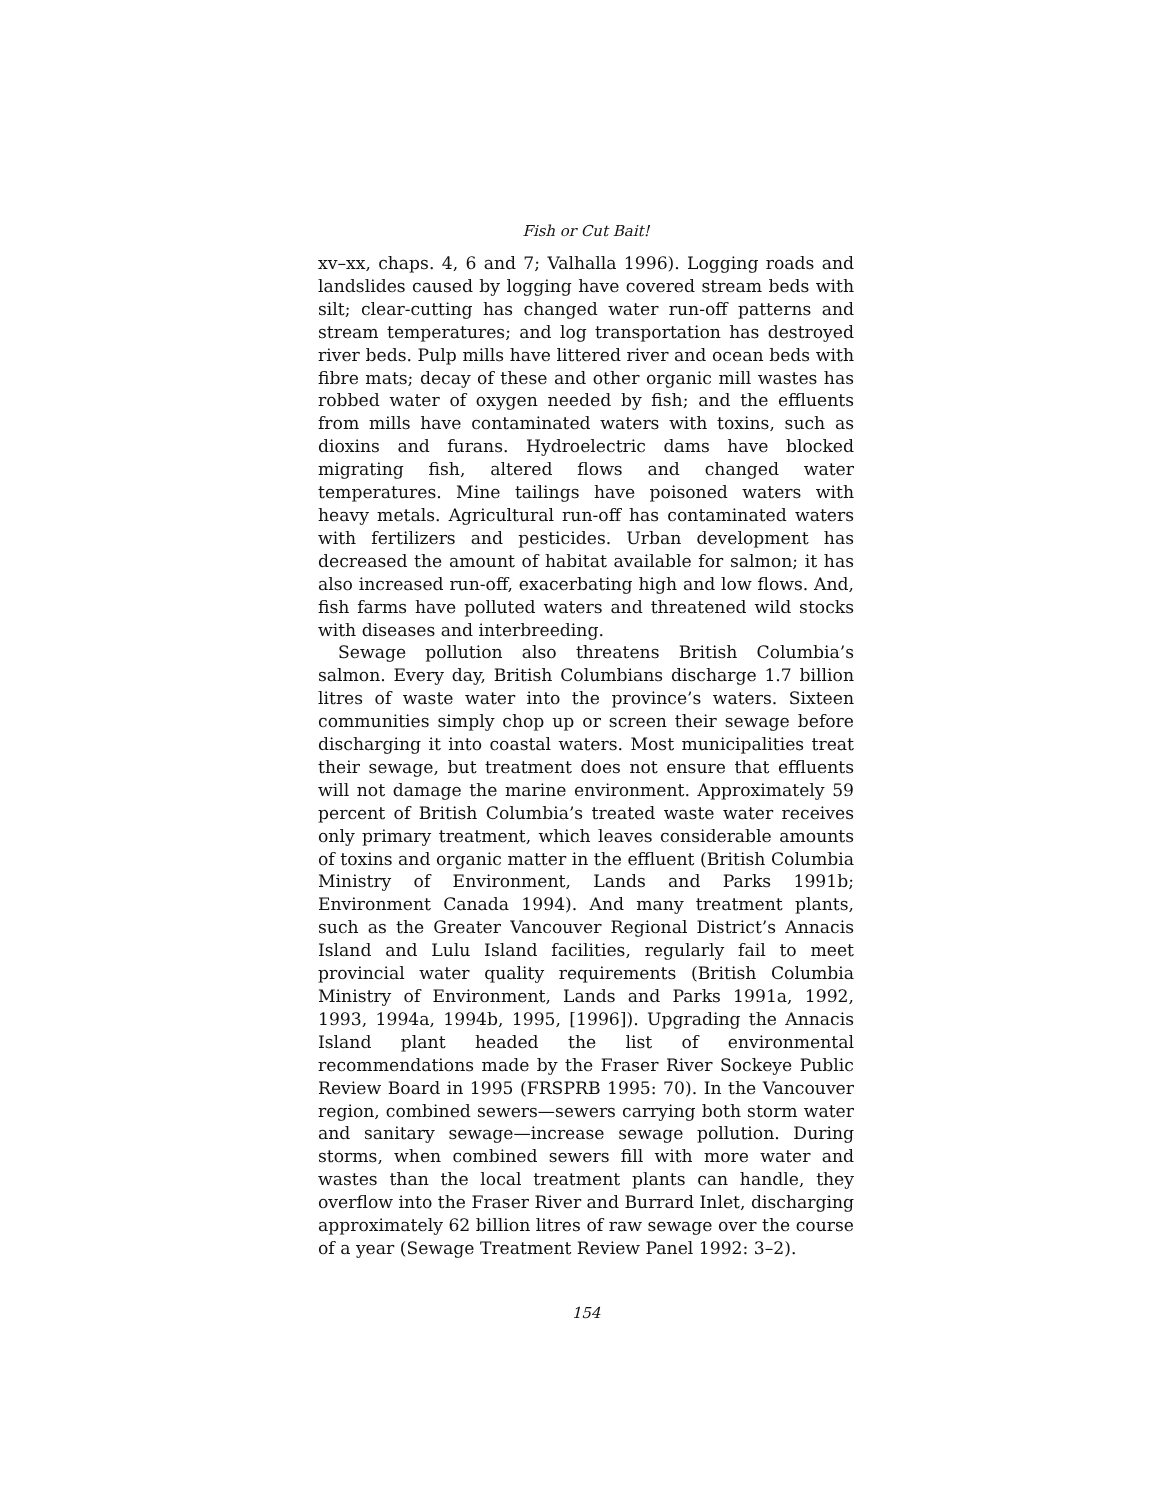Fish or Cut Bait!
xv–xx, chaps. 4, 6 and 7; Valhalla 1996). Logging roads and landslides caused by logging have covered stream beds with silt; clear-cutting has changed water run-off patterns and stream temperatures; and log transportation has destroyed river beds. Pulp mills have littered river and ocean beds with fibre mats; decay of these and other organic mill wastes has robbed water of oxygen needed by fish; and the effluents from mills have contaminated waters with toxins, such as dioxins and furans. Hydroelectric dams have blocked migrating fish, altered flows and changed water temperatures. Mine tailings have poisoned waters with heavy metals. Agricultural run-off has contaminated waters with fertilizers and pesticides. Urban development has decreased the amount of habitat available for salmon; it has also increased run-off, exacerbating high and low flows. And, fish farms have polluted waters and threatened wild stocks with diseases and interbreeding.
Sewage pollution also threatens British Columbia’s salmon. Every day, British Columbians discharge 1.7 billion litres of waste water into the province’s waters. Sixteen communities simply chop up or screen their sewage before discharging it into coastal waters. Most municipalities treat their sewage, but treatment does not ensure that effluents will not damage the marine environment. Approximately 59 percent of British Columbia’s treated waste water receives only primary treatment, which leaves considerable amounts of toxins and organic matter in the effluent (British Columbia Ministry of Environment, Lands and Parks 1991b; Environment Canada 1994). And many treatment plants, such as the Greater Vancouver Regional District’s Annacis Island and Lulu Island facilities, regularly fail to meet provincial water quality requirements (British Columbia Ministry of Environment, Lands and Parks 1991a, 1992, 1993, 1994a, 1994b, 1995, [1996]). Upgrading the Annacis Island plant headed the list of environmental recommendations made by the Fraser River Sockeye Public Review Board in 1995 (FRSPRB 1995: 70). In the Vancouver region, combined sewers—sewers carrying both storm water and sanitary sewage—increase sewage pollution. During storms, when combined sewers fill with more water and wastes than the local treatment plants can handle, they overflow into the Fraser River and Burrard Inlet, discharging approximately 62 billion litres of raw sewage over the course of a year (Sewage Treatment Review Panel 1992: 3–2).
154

____

Please extract exactly the lines of the data, from the first through the line containing "xv–xx, chaps. 4, 6", and add no pictures to the copy.

[EXERCISE OUTPUT]
Fish or Cut Bait!
xv–xx, chaps. 4, 6 and 7; Valhalla 1996). Logging roads and landslides caused by logging have covered stream beds with silt; clear-cutting has changed water run-off patterns and stream temperatures; and log transportation has destroyed river beds. Pulp mills have littered river and ocean beds with fibre mats; decay of these and other organic mill wastes has robbed water of oxygen needed by fish; and the effluents from mills have contaminated waters with toxins, such as dioxins and furans. Hydroelectric dams have blocked migrating fish, altered flows and changed water temperatures. Mine tailings have poisoned waters with heavy metals. Agricultural run-off has contaminated waters with fertilizers and pesticides. Urban development has decreased the amount of habitat available for salmon; it has also increased run-off, exacerbating high and low flows. And, fish farms have polluted waters and threatened wild stocks with diseases and interbreeding.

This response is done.